Country: UNITED STATES
Prov / State: NEW YORK
6. Date incident was first observed.
14-JAN-10
Product Description
7. a) Provide the active ingredient and, if available, the registration number and product name (include all tank mixes). If the product is not registered provide a submission number.
Active(s)
PMRA Registration No.
PMRA Submission No.
EPA Registration No. 270-373
Product Name: Just One Bite II Bait Chunk
- Active Ingredient(s)
- BROMADIOLONE
- Guarantee/concentration .005 %
7. b) Type of formulation.
Bait
Application Information
8. Product was applied?
No
9. Application Rate.
10. Site pesticide was applied to (select all that apply).

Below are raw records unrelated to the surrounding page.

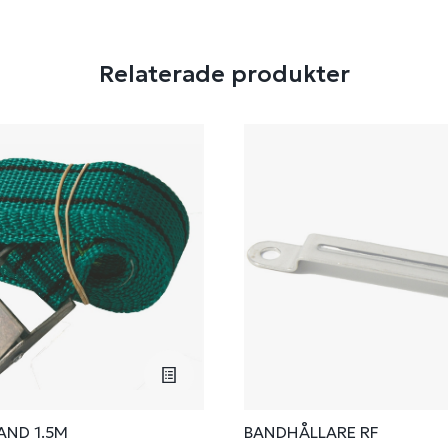
Relaterade produkter
AND 1.5M
BANDHÅLLARE RF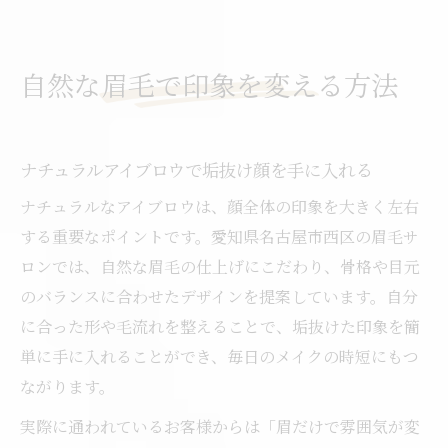
自然な眉毛で印象を変える方法
ナチュラルアイブロウで垢抜け顔を手に入れる
ナチュラルなアイブロウは、顔全体の印象を大きく左右
する重要なポイントです。愛知県名古屋市西区の眉毛サ
ロンでは、自然な眉毛の仕上げにこだわり、骨格や目元
のバランスに合わせたデザインを提案しています。自分
に合った形や毛流れを整えることで、垢抜けた印象を簡
単に手に入れることができ、毎日のメイクの時短にもつ
ながります。
実際に通われているお客様からは「眉だけで雰囲気が変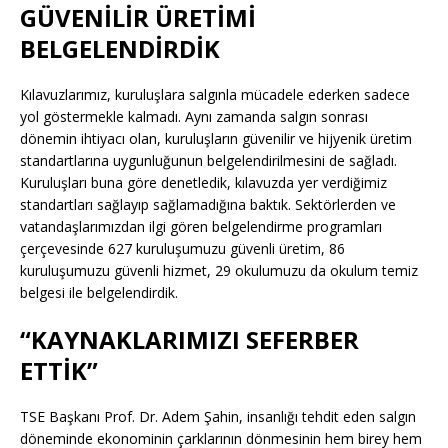
GÜVENİLİR ÜRETİMİ
BELGELENDİRDİK
Kılavuzlarımız, kuruluşlara salgınla mücadele ederken sadece
yol göstermekle kalmadı. Aynı zamanda salgın sonrası
dönemin ihtiyacı olan, kuruluşların güvenilir ve hijyenik üretim
standartlarına uygunluğunun belgelendirilmesini de sağladı.
Kuruluşları buna göre denetledik, kılavuzda yer verdiğimiz
standartları sağlayıp sağlamadığına baktık. Sektörlerden ve
vatandaşlarımızdan ilgi gören belgelendirme programları
çerçevesinde 627 kuruluşumuzu güvenli üretim, 86
kuruluşumuzu güvenli hizmet, 29 okulumuzu da okulum temiz
belgesi ile belgelendirdik.
“KAYNAKLARIMIZI SEFERBER
ETTİK”
TSE Başkanı Prof. Dr. Adem Şahin, insanlığı tehdit eden salgın
döneminde ekonominin çarklarının dönmesinin hem birey hem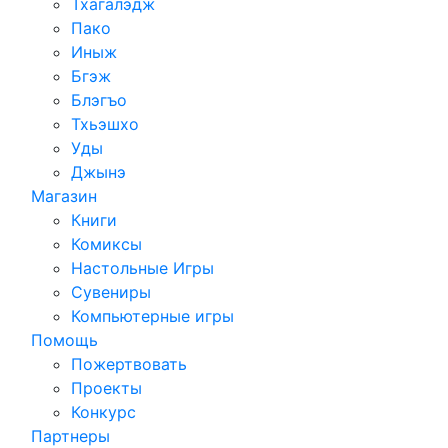
Тхагалэдж
Пако
Иныж
Бгэж
Блэгъо
Тхьэшхо
Уды
Джынэ
Магазин
Книги
Комиксы
Настольные Игры
Сувениры
Компьютерные игры
Помощь
Пожертвовать
Проекты
Конкурс
Партнеры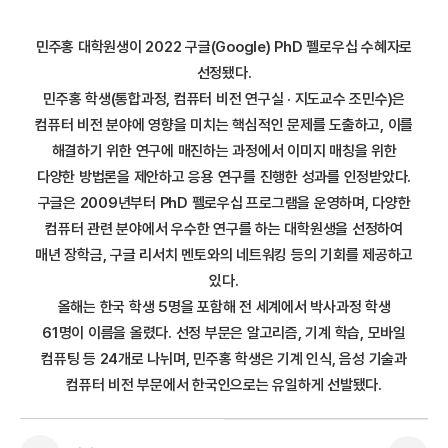
민주홍 대학원생이 2022 구글(Google) PhD 펠로우십 수혜자로
선정됐다.
민주홍 학생(통합과정, 컴퓨터 비전 연구실 · 지도교수 조민수)은
컴퓨터 비전 분야에 영향을 미치는 핵심적인 문제를 도출하고, 이를
해결하기 위한 연구에 매진하는 과정에서 이미지 매칭을 위한
다양한 방법론을 제안하고 응용 연구를 진행한 성과를 인정받았다.
구글은 2009년부터 PhD 펠로우십 프로그램을 운영하며, 다양한
컴퓨터 관련 분야에서 우수한 연구를 하는 대학원생을 선정하여
매년 장학금, 구글 리서치 멘토와의 네트워킹 등의 기회를 제공하고
있다.
올해는 한국 학생 5명을 포함해 전 세계에서 박사과정 학생
61명이 이름을 올렸다. 선정 부문은 알고리즘, 기계 학습, 모바일
컴퓨팅 등 24개로 나뉘며, 민주홍 학생은 기계 인식, 음성 기술과
컴퓨터 비전 부문에서 한국인으로는 유일하게 선발됐다.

11. Provide any additional information regarding application (how it was applied, amount applied, the size of the area treated etc).
To be determined by Registrant
12. In your opinion, was the product used according to the label instructions?
Unknown
Subform III: Domestic Animal Incident Report
1. Source of Report
Animal's Owner
2. Type of animal affected
Dog / Chien
3. Breed
Siberian Husky
4. Number of animals affected
1
5. Sex
Female
6. Age (provide a range if necessary )
13
7. Weight (provide a range if necessary )
60
lbs
8. Route(s) of exposure
Oral
9. What was the length of exposure?
Unknown / Inconnu
10. Time between exposure and onset of symptoms
Unknown / Inconnu
11. List all symptoms
System
- Nervous and Muscular Systems
- Blood
- Symptom - Bleeding
- Specify - Bright Red Blood
12. How long did the symptoms last?
Persisted until death
13. Was medical treatment provided? Provide details in question 17.
Unknown
14. a) Was the animal hospitalized?
Unknown
14. b) How long was the animal hospitalized?
15. Outcome of the incident
Died
16. How was the animal exposed?
Accidental ingestion/Ingestion accident.
17. Provide any additional details about the incident
(eg. description of the frequency and severity of the symptoms
On January 14, 2010 the dog became anorexic and intermittently lame. On January 15, 2010 the owner took the dog to the veterinarian. On January 16, 2010 the owner contacted the Animal Product Safety Service (APSS). The APSS veterinarian recommended the owner have the veterinarian call the APSS.
To be determined by Registrant
18. Severity classification (if there is more than 1 possible classification
Death
19. Provide supplemental information here
On January 19, 2010 an APSS technician contacted the owner to follow up the case. The owner stated that the dog died at the veterinary clinic on January 16, 2009, after the APSS consultation.